Between April 30 and May 1, Bitcoin experienced a significant crash, with its price plummeting by 11.5% to $56,522. This sharp downturn led to the liquidation of leveraged long positions totaling $172 million.
Interestingly, despite this substantial drop, the liquidation amount remained relatively low compared to the Bitcoin BTC futures' open interest, which stood at $28.9 billion before the price decline. Therefore, it would be overly simplistic to conclude that bullish investors were caught off guard.
Analysts Watching Jerome Powell's Speech for Clues on Rates and Budget Funding
Some analysts suggest that investors are adopting a wait-and-see approach until Jerome Powell, chair of the United States Federal Reserve, concludes his speech following the two-day monetary council meeting on May 1. Although it's widely anticipated that the Fed will maintain interest rates at 5.25%, there's considerable doubt about the U.S. Treasury Department's capacity to fund the government's budget.
On April 30, the yield on the U.S. Treasury two-year note surged to its highest level in five months, reaching 5.06%, as investors sought higher yields to offset increased risk following the announcement of a $1.07 trillion deficit for the first half of 2024. Since the Fed's rate hikes throughout 2023, interest expenses on the deficit have risen by 23% in the first half of 2024 and are projected to continue climbing as long as rates remain elevated.
Bitcoin isn't alone in its downturn; worsening macroeconomic conditions have made investors more risk-averse. The Russell 2000 Index fell by 8.2% over the last month, erasing two months of gains, while WTI oil prices dropped by 8.3% since hitting a five-month high on April 5.

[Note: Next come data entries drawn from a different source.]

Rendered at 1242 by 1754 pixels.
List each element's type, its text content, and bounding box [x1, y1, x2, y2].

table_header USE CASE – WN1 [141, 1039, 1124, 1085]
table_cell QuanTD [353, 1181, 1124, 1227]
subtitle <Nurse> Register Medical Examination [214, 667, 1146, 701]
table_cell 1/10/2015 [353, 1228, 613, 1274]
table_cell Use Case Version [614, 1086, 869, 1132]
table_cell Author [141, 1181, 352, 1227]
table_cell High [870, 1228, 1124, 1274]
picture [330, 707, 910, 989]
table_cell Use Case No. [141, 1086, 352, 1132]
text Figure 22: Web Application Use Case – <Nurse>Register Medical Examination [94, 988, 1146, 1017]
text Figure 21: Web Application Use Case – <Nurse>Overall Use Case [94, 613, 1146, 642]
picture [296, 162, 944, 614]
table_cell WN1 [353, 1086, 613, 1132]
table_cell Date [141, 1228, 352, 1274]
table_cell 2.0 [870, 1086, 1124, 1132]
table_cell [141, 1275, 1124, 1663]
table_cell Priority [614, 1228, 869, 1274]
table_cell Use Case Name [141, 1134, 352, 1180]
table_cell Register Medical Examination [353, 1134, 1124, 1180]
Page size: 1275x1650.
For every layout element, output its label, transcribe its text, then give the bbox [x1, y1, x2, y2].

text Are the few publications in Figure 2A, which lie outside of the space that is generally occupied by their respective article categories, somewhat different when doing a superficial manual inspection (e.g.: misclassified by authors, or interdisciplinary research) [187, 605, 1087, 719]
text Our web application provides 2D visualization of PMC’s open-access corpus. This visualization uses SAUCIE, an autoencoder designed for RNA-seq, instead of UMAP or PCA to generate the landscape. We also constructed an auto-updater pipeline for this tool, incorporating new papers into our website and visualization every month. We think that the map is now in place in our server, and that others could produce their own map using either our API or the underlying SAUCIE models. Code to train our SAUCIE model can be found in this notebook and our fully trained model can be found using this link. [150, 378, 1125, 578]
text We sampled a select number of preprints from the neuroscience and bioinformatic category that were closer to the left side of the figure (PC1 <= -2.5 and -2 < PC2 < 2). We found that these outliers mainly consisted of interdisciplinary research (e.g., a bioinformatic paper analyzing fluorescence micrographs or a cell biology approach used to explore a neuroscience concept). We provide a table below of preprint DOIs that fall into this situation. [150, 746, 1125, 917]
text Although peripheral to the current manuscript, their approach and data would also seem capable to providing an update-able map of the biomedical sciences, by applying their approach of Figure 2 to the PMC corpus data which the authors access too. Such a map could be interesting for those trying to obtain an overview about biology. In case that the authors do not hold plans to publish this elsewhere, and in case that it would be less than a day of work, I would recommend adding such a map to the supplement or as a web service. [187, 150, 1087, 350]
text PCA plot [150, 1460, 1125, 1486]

A positive signal for Bitcoin's price correction potentially nearing a bottom comes from traditional markets. Robust first-quarter earnings reports from major companies have temporarily shifted investor focus away from Bitcoin and other risky assets. However, traders may seek alternatives if the Fed maintains higher rates for an extended period.
Bitcoin Miners Hold Strong Post-Halving Despite Price Drop
Bitcoin miners are feeling the pressure following the April 20 halving, which slashed their rewards by 50% to 3.125 BTC per block. Despite this, estimates of miners' outflows to exchanges show no signs of capitulation "for now," according to Ki Young Ju, CEO of CryptoQuant. However, if the Bitcoin price downtrend persists for weeks, significant miners may be forced to liquidate Bitcoin holdings.
Source: Hashrate Index
Another indicator suggesting that Bitcoin's decline may be approaching its end is the resilience of miners. Despite a 57% drop in the Hashrate Index, as reported by Luxor Technology, miners are hesitant to sell. This index evaluates the daily expected return of one terahash of hashing power, considering network difficulty, Bitcoin's price, and transaction fees.
Examining the demand for stablecoins in China, particularly USD Coin (USDC), provides insights into the broader sentiment in the cryptocurrency market. The premium on USDC transactions over the official U.S. dollar rate reflects retail investors' activities, indicating whether they are entering or exiting cryptocurrency markets.
China's Strong Demand for USDC & U.S. Outflows Impact Bitcoin
On May 1, the premium for USDC in China surged to 2.7%, indicating strong demand for converting the Chinese yuan into USDC. This sustained interest reflects a positive sentiment toward cryptocurrencies in China, contributing to an optimistic outlook for Bitcoin, which recently experienced a 20% price decline over three weeks.
USC Coin (USDC) peer-to-peer trades vs. USD/CNY | Source: OKX
Despite potential improvements in market sentiment following the Federal Reserve’s notes and the realization that fears of miner capitulation are, thus far, unfounded, the situation in U.S. markets presents a different trend. Notably, net outflows from U.S.-listed spot exchange-traded funds totaled $635 million in the past five trading days.
These findings underscore the significance of investment flows in influencing Bitcoin’s price movements, with no guarantee that the $56,500 support level will endure.